*Task objective*
Starting at the first line and ending at the line containing "and weather-resistant topcoats", write the lines out again with "DINING" renamed to "RESTAURANTS" and everything else left unchanged.

*Supplied data*

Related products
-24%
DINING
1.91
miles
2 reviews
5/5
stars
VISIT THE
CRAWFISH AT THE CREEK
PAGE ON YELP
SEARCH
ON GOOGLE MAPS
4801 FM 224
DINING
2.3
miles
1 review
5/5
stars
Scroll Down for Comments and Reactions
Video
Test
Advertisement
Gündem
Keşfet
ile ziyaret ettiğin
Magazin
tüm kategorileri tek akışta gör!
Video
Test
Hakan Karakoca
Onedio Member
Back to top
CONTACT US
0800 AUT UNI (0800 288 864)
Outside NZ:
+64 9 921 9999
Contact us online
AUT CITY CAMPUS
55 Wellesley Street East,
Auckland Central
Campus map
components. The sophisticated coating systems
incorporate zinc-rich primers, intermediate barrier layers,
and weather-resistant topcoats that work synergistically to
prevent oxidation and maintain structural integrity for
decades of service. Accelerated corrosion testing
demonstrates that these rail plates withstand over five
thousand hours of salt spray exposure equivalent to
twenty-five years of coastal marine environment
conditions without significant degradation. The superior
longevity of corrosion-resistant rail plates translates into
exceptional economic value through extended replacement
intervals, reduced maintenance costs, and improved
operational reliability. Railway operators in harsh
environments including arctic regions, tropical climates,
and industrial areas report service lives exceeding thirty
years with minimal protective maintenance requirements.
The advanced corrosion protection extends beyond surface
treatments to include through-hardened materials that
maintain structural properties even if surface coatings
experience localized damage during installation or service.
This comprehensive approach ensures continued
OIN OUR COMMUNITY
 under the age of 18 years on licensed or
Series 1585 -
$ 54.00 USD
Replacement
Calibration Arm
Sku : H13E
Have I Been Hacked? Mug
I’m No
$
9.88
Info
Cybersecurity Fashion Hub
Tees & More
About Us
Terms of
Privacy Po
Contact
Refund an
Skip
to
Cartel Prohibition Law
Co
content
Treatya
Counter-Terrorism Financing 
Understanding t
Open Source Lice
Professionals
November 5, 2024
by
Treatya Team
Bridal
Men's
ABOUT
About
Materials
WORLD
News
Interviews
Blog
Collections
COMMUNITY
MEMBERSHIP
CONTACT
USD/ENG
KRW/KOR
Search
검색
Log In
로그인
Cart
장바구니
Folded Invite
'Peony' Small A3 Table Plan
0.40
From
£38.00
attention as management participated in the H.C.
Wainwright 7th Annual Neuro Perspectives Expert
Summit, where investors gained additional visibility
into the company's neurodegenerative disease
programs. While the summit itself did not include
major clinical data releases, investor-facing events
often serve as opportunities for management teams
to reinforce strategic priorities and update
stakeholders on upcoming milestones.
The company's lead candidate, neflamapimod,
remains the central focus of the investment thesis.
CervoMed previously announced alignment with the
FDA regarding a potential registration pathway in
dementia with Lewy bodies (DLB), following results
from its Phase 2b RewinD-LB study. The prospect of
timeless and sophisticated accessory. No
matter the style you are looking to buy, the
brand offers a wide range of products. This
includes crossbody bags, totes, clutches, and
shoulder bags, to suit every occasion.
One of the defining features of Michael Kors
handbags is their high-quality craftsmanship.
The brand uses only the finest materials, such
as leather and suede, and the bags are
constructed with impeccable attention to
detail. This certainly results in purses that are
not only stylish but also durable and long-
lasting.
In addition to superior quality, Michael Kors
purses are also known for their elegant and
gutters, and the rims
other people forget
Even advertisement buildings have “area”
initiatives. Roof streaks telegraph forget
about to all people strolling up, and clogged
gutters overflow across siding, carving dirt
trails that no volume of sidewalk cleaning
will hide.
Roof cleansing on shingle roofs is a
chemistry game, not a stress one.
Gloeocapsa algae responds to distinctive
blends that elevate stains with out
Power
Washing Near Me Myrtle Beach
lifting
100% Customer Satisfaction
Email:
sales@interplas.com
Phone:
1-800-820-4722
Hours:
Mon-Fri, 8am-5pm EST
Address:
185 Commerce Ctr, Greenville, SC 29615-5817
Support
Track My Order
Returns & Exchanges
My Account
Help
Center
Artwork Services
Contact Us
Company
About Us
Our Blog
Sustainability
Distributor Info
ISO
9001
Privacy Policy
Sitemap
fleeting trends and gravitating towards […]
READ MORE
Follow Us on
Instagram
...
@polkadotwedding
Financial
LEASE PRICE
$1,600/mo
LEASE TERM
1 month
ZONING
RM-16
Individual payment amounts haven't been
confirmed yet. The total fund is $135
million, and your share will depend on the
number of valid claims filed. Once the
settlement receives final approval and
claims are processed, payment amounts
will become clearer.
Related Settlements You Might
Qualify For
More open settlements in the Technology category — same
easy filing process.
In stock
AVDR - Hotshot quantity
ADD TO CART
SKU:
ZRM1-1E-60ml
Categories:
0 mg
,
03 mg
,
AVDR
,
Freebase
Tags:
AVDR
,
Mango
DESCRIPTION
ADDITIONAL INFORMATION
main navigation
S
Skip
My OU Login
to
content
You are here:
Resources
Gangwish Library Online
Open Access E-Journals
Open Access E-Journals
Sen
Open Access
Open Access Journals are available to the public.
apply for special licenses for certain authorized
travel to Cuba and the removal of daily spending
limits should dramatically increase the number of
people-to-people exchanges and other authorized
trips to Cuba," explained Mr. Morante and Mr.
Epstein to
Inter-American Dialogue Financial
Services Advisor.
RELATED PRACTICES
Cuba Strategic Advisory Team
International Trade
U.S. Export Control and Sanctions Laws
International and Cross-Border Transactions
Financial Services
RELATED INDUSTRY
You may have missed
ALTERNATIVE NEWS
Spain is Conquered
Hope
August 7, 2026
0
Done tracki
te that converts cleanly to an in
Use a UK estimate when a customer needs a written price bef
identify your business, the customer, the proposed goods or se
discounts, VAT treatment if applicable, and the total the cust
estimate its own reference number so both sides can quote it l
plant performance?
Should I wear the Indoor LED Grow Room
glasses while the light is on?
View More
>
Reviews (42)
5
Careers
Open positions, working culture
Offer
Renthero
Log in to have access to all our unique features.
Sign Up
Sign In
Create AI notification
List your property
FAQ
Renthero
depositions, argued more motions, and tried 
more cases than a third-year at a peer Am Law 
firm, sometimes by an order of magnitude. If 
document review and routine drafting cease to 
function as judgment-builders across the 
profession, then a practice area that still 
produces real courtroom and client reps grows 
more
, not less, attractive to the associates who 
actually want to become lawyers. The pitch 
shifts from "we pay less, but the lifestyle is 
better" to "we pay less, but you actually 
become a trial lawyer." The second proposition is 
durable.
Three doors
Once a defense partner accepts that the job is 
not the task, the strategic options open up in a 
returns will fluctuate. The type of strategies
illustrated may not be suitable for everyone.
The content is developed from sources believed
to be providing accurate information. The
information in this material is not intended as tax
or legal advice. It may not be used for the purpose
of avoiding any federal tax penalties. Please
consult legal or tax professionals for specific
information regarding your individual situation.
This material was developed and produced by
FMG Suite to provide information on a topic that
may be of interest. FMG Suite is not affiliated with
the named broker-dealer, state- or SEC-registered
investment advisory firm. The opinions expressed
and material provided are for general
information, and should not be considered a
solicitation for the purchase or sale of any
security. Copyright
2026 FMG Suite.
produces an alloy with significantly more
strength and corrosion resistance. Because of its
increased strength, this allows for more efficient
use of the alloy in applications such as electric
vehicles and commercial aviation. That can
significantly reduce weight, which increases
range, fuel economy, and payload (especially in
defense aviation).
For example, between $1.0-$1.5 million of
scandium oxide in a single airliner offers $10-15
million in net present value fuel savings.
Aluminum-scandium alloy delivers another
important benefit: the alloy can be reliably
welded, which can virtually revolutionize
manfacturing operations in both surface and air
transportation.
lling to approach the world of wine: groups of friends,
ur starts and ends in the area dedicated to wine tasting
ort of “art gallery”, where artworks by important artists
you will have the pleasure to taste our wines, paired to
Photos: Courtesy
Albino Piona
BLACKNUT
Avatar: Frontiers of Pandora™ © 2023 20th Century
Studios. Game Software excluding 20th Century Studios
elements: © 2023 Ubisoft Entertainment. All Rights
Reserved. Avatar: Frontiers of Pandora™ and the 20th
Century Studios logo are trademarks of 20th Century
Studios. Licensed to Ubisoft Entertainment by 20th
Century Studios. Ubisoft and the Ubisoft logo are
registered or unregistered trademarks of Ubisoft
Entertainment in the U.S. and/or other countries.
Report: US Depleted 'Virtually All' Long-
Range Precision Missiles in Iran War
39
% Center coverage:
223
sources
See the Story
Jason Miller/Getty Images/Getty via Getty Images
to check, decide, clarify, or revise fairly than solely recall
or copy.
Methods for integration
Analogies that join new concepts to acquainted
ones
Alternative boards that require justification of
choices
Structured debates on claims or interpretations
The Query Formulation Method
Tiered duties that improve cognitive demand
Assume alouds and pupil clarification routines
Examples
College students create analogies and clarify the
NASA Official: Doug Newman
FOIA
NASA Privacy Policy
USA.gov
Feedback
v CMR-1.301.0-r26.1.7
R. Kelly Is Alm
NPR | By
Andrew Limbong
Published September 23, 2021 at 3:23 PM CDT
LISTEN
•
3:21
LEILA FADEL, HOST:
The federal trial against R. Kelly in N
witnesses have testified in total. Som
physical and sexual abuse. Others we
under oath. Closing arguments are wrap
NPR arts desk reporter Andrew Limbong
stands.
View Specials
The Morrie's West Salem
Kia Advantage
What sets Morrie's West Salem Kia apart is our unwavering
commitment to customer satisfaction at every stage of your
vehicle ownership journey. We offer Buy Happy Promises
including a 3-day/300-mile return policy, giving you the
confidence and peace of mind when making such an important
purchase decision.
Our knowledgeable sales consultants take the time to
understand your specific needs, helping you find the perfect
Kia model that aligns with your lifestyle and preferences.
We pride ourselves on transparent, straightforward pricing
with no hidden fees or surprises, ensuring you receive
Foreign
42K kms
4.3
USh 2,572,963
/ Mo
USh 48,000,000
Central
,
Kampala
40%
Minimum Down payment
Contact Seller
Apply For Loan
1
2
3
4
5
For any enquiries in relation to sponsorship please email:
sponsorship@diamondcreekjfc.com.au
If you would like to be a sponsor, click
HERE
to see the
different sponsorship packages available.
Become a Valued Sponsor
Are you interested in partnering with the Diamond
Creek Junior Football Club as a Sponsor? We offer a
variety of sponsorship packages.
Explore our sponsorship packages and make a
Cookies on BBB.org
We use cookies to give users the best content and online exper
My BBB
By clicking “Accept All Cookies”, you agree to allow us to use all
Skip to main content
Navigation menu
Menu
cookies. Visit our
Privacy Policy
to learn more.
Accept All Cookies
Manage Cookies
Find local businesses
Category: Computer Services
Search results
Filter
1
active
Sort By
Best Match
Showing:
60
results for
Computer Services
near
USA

*Your solution*
Related products
-24%
RESTAURANTS
1.91
miles
2 reviews
5/5
stars
VISIT THE
CRAWFISH AT THE CREEK
PAGE ON YELP
SEARCH
ON GOOGLE MAPS
4801 FM 224
RESTAURANTS
2.3
miles
1 review
5/5
stars
Scroll Down for Comments and Reactions
Video
Test
Advertisement
Gündem
Keşfet
ile ziyaret ettiğin
Magazin
tüm kategorileri tek akışta gör!
Video
Test
Hakan Karakoca
Onedio Member
Back to top
CONTACT US
0800 AUT UNI (0800 288 864)
Outside NZ:
+64 9 921 9999
Contact us online
AUT CITY CAMPUS
55 Wellesley Street East,
Auckland Central
Campus map
components. The sophisticated coating systems
incorporate zinc-rich primers, intermediate barrier layers,
and weather-resistant topcoats that work synergistically to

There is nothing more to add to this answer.